=== TRECHO FORNECIDO ===
···
Aqui, acompanhamos Jack Rogers, um descendente de Steve, que descobre uma
conspiração envolvendo o soro do supersoldado e precisa enfrentar um velho
inimigo do Capitão América original. A intenção de Waid é claramente homenagear
o personagem utilizando referências de seu passado, mas na prática o que temos
é uma história que não impacta em nada a cronologia do personagem e é
totalmente dispensável.
Mais um excelente volume da coleção Graphic MSP. Em Entropia, vemos a
relação do Astronauta com a garota Isa, apresentada no volume anterior, se
fortificar enquanto ambos desvendam um mistério e vivem aventuras pelo caminho.
A arte de Beyruth está de cair o queixo, realmente incrível, e a história faz
desse um dos melhores volumes da saga, que já conta com quatro encadernados. E
vem um quinto por aí ...
···
Registros de uma coleta de dados:
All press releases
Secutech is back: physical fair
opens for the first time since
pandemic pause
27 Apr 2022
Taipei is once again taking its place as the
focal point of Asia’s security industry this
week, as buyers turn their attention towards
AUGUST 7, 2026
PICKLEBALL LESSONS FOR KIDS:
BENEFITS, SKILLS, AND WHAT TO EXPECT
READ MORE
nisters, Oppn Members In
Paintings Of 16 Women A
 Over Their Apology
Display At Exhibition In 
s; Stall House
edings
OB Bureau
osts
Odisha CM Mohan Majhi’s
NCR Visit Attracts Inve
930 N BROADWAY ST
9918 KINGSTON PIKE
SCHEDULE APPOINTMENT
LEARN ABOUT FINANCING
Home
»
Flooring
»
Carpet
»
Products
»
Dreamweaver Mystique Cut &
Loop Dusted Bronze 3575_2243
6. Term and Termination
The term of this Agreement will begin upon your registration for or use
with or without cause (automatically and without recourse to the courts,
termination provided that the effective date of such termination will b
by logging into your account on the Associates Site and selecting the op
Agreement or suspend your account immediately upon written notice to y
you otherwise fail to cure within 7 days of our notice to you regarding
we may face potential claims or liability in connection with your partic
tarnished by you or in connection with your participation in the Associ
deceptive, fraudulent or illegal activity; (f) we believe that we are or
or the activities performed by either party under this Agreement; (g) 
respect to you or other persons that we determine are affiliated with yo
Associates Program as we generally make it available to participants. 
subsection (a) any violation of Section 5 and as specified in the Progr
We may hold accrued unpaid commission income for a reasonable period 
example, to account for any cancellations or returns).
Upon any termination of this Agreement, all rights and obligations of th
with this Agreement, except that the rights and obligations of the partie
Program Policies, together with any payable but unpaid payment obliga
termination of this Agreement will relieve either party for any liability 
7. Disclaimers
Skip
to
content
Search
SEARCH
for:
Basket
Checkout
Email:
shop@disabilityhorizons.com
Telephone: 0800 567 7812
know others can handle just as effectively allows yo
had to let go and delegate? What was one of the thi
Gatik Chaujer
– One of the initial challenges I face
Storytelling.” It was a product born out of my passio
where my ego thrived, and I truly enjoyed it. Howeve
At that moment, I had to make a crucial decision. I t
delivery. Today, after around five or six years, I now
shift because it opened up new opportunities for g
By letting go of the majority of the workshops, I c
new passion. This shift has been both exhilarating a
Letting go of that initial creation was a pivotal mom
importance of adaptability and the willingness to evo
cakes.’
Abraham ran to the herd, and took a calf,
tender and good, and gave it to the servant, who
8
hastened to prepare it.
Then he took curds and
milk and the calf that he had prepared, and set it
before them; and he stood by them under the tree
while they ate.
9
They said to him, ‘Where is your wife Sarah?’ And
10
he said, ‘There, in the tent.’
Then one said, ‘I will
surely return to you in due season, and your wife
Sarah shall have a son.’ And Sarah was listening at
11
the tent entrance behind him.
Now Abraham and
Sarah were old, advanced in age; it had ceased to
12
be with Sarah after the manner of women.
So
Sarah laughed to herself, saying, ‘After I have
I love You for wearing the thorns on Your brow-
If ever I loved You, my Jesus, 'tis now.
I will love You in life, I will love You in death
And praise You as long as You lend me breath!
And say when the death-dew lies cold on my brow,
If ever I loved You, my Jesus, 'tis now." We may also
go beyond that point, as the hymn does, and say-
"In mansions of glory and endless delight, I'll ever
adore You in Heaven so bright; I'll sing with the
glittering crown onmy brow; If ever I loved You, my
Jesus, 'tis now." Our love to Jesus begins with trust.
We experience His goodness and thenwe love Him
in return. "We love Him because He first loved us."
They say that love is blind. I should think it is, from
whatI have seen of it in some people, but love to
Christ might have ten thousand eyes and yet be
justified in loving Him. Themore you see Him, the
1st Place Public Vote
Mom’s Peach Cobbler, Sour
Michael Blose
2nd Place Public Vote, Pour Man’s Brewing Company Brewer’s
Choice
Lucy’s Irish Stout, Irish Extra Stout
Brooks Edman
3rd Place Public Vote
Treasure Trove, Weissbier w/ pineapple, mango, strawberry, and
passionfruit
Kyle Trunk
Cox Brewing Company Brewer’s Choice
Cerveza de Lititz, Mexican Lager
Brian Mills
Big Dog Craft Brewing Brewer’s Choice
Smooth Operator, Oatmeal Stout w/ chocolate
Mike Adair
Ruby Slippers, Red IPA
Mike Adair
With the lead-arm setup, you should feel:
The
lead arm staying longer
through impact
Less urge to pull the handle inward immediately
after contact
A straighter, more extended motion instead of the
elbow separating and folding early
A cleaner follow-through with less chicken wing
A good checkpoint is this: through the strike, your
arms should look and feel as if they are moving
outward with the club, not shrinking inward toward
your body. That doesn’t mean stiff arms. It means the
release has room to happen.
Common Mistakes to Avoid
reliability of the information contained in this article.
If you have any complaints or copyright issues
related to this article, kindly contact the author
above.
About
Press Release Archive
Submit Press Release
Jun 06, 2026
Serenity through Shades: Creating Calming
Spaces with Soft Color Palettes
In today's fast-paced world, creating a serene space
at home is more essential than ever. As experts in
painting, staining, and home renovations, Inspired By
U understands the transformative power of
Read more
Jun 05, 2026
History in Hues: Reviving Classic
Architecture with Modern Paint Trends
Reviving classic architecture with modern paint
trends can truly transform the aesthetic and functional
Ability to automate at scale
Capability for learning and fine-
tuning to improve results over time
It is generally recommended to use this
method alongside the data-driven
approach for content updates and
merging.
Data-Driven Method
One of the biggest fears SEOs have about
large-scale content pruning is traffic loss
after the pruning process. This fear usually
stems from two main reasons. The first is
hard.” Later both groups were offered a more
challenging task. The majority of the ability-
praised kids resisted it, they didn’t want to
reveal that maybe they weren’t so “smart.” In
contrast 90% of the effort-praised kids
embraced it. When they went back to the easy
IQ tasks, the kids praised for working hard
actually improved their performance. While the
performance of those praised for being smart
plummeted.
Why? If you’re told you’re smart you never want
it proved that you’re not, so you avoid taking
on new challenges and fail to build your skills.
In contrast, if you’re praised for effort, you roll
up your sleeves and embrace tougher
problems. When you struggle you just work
···
=== LISTA DE EXERCÍCIOS ===
1) Reproduza fielmente a parte do trecho sobre quadrinhos que vai de "Aqui, acompanhamos Jack" a "totalmente dispensável.".
2) Por favor, transcreva sem nenhuma alteração as entradas, do começo delas até a linha com "you otherwise fail", incluindo essa linha.
As entradas não têm nenhuma relação com o trecho sobre quadrinhos.

=== RESULTADOS POR TAREFA ===
1)
Aqui, acompanhamos Jack Rogers, um descendente de Steve, que descobre uma
conspiração envolvendo o soro do supersoldado e precisa enfrentar um velho
inimigo do Capitão América original. A intenção de Waid é claramente homenagear
o personagem utilizando referências de seu passado, mas na prática o que temos
é uma história que não impacta em nada a cronologia do personagem e é
totalmente dispensável.

2)
All press releases
Secutech is back: physical fair
opens for the first time since
pandemic pause
27 Apr 2022
Taipei is once again taking its place as the
focal point of Asia’s security industry this
week, as buyers turn their attention towards
AUGUST 7, 2026
PICKLEBALL LESSONS FOR KIDS:
BENEFITS, SKILLS, AND WHAT TO EXPECT
READ MORE
nisters, Oppn Members In
Paintings Of 16 Women A
 Over Their Apology
Display At Exhibition In 
s; Stall House
edings
OB Bureau
osts
Odisha CM Mohan Majhi’s
NCR Visit Attracts Inve
930 N BROADWAY ST
9918 KINGSTON PIKE
SCHEDULE APPOINTMENT
LEARN ABOUT FINANCING
Home
»
Flooring
»
Carpet
»
Products
»
Dreamweaver Mystique Cut &
Loop Dusted Bronze 3575_2243
6. Term and Termination
The term of this Agreement will begin upon your registration for or use
with or without cause (automatically and without recourse to the courts,
termination provided that the effective date of such termination will b
by logging into your account on the Associates Site and selecting the op
Agreement or suspend your account immediately upon written notice to y
you otherwise fail to cure within 7 days of our notice to you regarding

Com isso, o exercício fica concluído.